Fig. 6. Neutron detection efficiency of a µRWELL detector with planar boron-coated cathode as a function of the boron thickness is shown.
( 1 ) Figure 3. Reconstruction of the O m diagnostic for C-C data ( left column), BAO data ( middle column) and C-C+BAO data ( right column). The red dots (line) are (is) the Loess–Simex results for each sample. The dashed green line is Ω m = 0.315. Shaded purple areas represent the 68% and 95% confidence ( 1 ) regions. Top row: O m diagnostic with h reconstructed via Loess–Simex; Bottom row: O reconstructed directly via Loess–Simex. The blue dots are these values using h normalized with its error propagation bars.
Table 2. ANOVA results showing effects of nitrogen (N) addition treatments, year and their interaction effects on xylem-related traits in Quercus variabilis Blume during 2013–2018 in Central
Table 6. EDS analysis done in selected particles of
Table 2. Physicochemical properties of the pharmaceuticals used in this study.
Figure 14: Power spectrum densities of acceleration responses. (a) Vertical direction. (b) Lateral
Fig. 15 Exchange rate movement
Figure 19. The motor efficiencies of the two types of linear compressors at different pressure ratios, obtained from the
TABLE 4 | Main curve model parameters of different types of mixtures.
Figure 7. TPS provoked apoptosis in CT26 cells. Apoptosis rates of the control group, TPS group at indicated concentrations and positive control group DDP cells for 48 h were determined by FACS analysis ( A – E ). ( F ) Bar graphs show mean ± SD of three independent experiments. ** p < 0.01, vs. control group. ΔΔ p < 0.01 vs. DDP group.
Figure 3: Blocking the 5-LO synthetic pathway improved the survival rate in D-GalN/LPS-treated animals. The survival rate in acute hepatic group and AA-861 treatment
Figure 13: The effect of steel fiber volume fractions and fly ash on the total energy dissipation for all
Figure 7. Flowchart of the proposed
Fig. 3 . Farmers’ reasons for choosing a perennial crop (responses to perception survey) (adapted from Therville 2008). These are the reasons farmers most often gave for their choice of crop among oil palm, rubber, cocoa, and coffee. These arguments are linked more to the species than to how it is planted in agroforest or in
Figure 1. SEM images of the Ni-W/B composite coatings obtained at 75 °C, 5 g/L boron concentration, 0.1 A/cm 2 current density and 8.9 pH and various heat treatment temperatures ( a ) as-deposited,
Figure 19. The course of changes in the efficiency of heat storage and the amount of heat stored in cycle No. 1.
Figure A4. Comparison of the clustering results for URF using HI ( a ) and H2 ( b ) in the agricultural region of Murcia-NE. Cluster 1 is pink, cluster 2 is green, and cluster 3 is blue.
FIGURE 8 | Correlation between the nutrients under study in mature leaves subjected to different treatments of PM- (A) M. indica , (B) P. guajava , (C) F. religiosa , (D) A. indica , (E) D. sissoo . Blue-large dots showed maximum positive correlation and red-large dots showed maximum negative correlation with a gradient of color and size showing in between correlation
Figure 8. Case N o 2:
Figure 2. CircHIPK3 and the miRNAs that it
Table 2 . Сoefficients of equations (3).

• **Task description**:
Your answer must be an exact copy of all the entries.

• **Answer section**:
Fig. 6. Neutron detection efficiency of a µRWELL detector with planar boron-coated cathode as a function of the boron thickness is shown.
( 1 ) Figure 3. Reconstruction of the O m diagnostic for C-C data ( left column), BAO data ( middle column) and C-C+BAO data ( right column). The red dots (line) are (is) the Loess–Simex results for each sample. The dashed green line is Ω m = 0.315. Shaded purple areas represent the 68% and 95% confidence ( 1 ) regions. Top row: O m diagnostic with h reconstructed via Loess–Simex; Bottom row: O reconstructed directly via Loess–Simex. The blue dots are these values using h normalized with its error propagation bars.
Table 2. ANOVA results showing effects of nitrogen (N) addition treatments, year and their interaction effects on xylem-related traits in Quercus variabilis Blume during 2013–2018 in Central
Table 6. EDS analysis done in selected particles of
Table 2. Physicochemical properties of the pharmaceuticals used in this study.
Figure 14: Power spectrum densities of acceleration responses. (a) Vertical direction. (b) Lateral
Fig. 15 Exchange rate movement
Figure 19. The motor efficiencies of the two types of linear compressors at different pressure ratios, obtained from the
TABLE 4 | Main curve model parameters of different types of mixtures.
Figure 7. TPS provoked apoptosis in CT26 cells. Apoptosis rates of the control group, TPS group at indicated concentrations and positive control group DDP cells for 48 h were determined by FACS analysis ( A – E ). ( F ) Bar graphs show mean ± SD of three independent experiments. ** p < 0.01, vs. control group. ΔΔ p < 0.01 vs. DDP group.
Figure 3: Blocking the 5-LO synthetic pathway improved the survival rate in D-GalN/LPS-treated animals. The survival rate in acute hepatic group and AA-861 treatment
Figure 13: The effect of steel fiber volume fractions and fly ash on the total energy dissipation for all
Figure 7. Flowchart of the proposed
Fig. 3 . Farmers’ reasons for choosing a perennial crop (responses to perception survey) (adapted from Therville 2008). These are the reasons farmers most often gave for their choice of crop among oil palm, rubber, cocoa, and coffee. These arguments are linked more to the species than to how it is planted in agroforest or in
Figure 1. SEM images of the Ni-W/B composite coatings obtained at 75 °C, 5 g/L boron concentration, 0.1 A/cm 2 current density and 8.9 pH and various heat treatment temperatures ( a ) as-deposited,
Figure 19. The course of changes in the efficiency of heat storage and the amount of heat stored in cycle No. 1.
Figure A4. Comparison of the clustering results for URF using HI ( a ) and H2 ( b ) in the agricultural region of Murcia-NE. Cluster 1 is pink, cluster 2 is green, and cluster 3 is blue.
FIGURE 8 | Correlation between the nutrients under study in mature leaves subjected to different treatments of PM- (A) M. indica , (B) P. guajava , (C) F. religiosa , (D) A. indica , (E) D. sissoo . Blue-large dots showed maximum positive correlation and red-large dots showed maximum negative correlation with a gradient of color and size showing in between correlation
Figure 8. Case N o 2:
Figure 2. CircHIPK3 and the miRNAs that it
Table 2 . Сoefficients of equations (3).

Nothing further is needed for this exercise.